In the worst case scenario, the S-300 could complicate efforts by the US or Israeli air forces to bomb Iranian nuclear facilities should it suddenly try to break out beyond the nuclear bomb threshold. But this development, could be a serious hole in the ability of the US and Israel to enforce the nuclear deal with the military option or threatening it.

Russia has promised to send the rest of the parts of the system by the end of this year, which means that by next Passover it may finally be clear how much the new missile defense system impacts the military option.

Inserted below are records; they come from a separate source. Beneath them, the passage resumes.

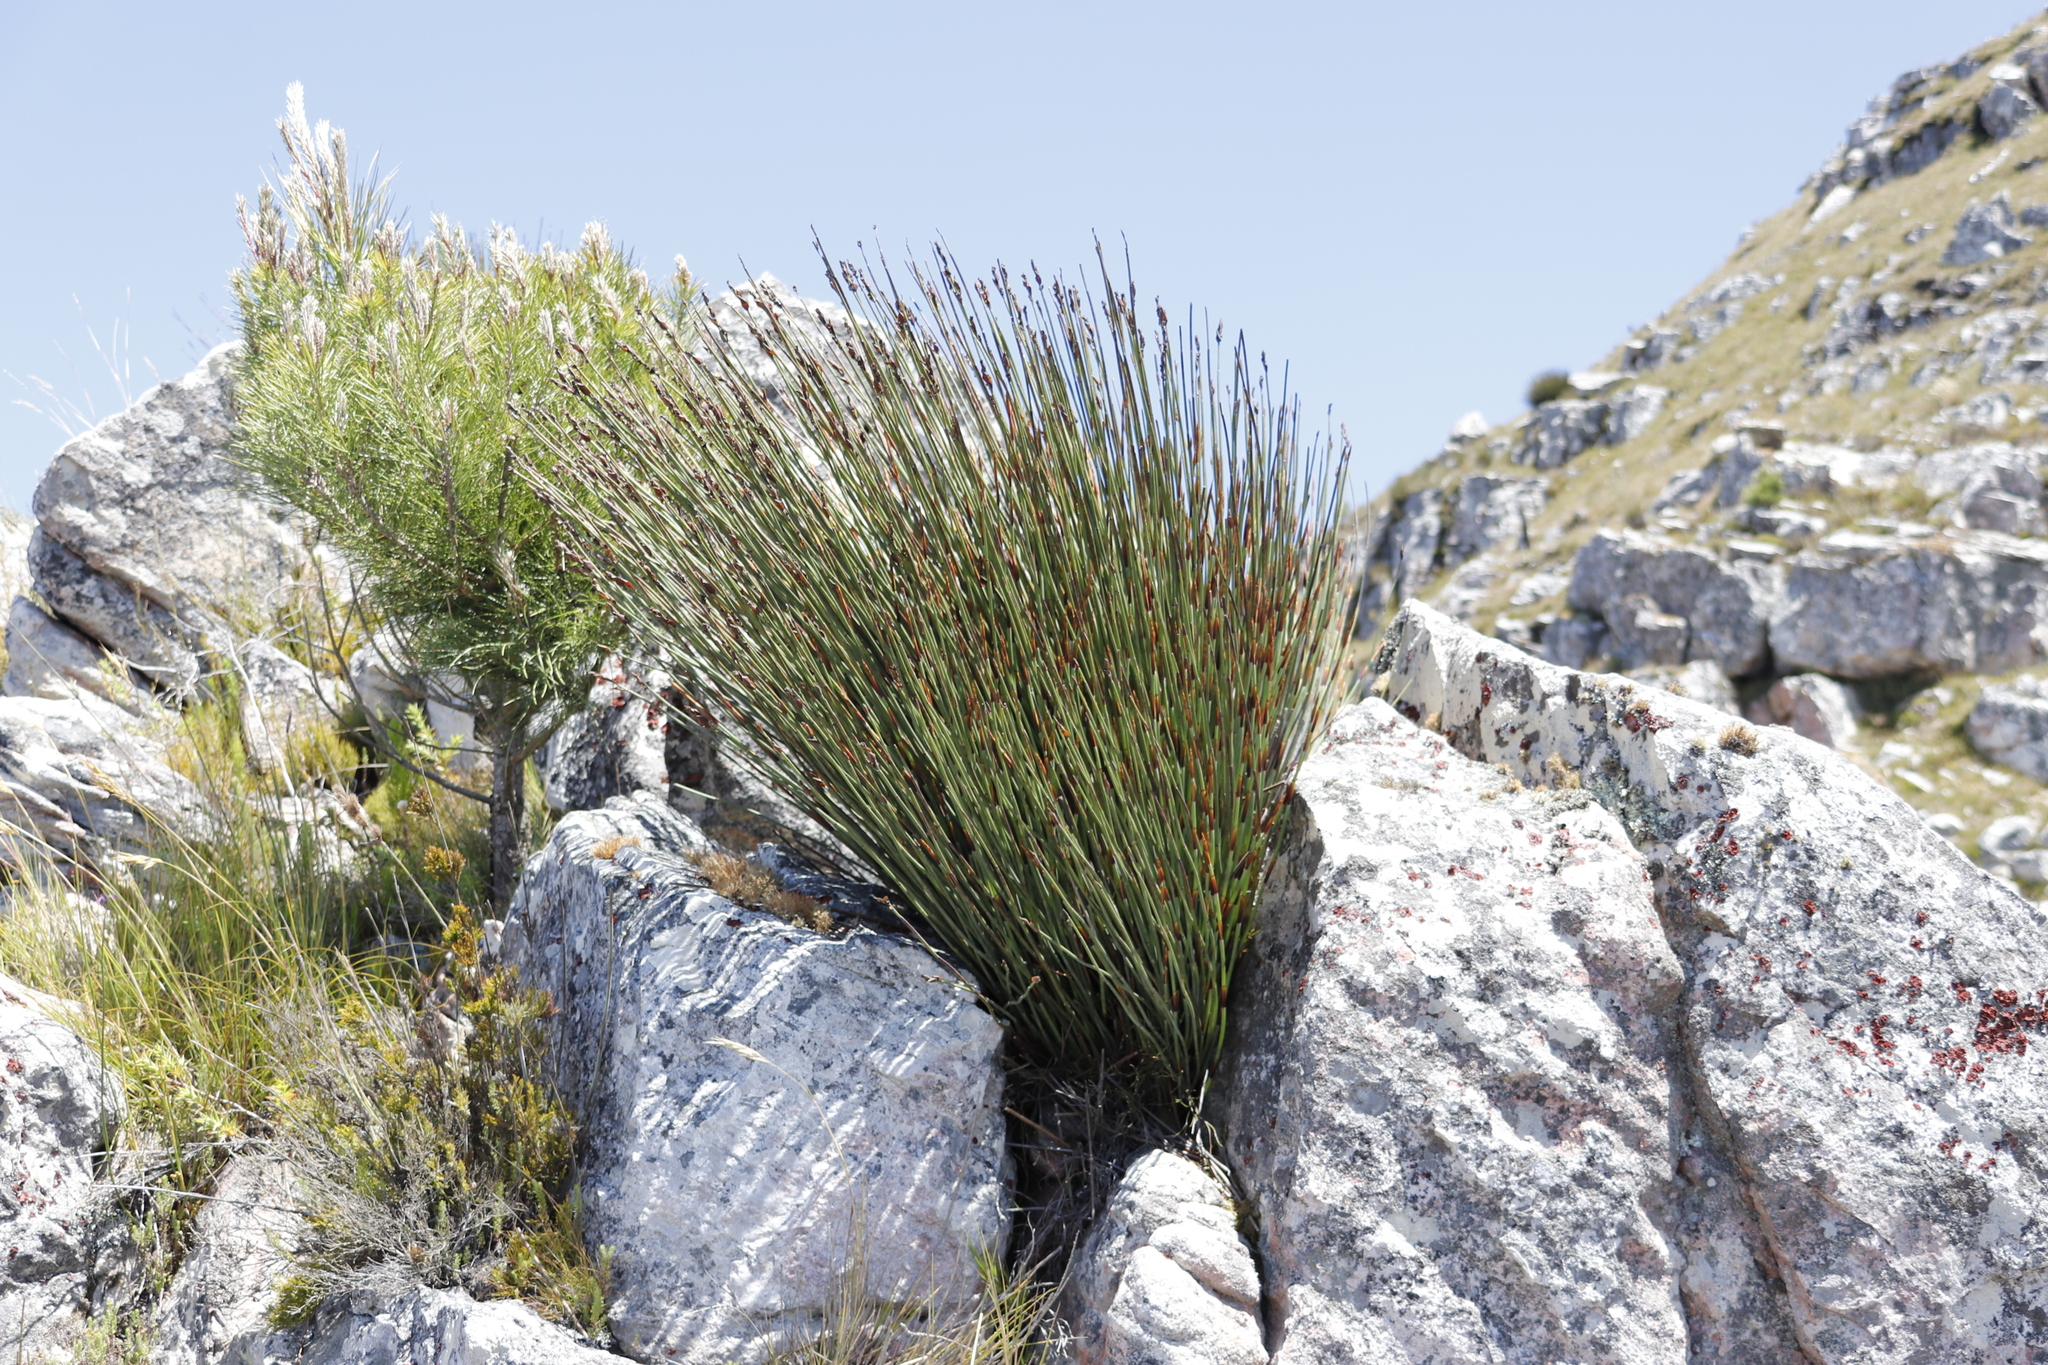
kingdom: Plantae
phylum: Tracheophyta
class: Pinopsida
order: Pinales
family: Pinaceae
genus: Pinus
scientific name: Pinus pinaster
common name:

On April 21, the Institute for Science and International Security (ISIS), a regular critic of the deal, issued a report warning of possibly the most worrisome abuse of holes in the deal to date.

The deal has a “Procurement Channel” which allows states to sell goods to Iran once the transactions have been vetted by a Joint Commission including Western powers. The purpose is to make sure that there are not hidden violations with exporting goods connected to Iran’s authorized nuclear program and related programs.

Ideally, the institute said, the procurement channel can be a valuable tool to verify that Iran is not acquiring good for undeclared nuclear activities or secretly surging in building up nuclear capabilities.

Russia and China negotiated that renovations they do at the Fordow and Arak facilities are exempt from the procurement channel.

The report said that sensitive centrifuge technology could be transferred to Iran inside Russia, while aspects of the transaction take place on Russian soil without oversight. The same is true for China.

By next Passover, it will become clearer if the joint Iran-Russia-China moves merely are to cut through bureaucracy or are a means to exploit the deal’s holes in ways which could make Iran breaking out a concern long-before most of its provisions expire in around 10 years.

In short, as many predicted, Iran, along with Russia and China, only a few months into implementing the deal have proven adept at finding loopholes which could become chasms.

Next Passover, it will be clearer whether the West’s current grudging tolerance of these moves is flexibility to preserve a deal that at least has short-term benefits or a dangerous weakness that could endanger the deal’s goal of preventing Iran from going nuclear.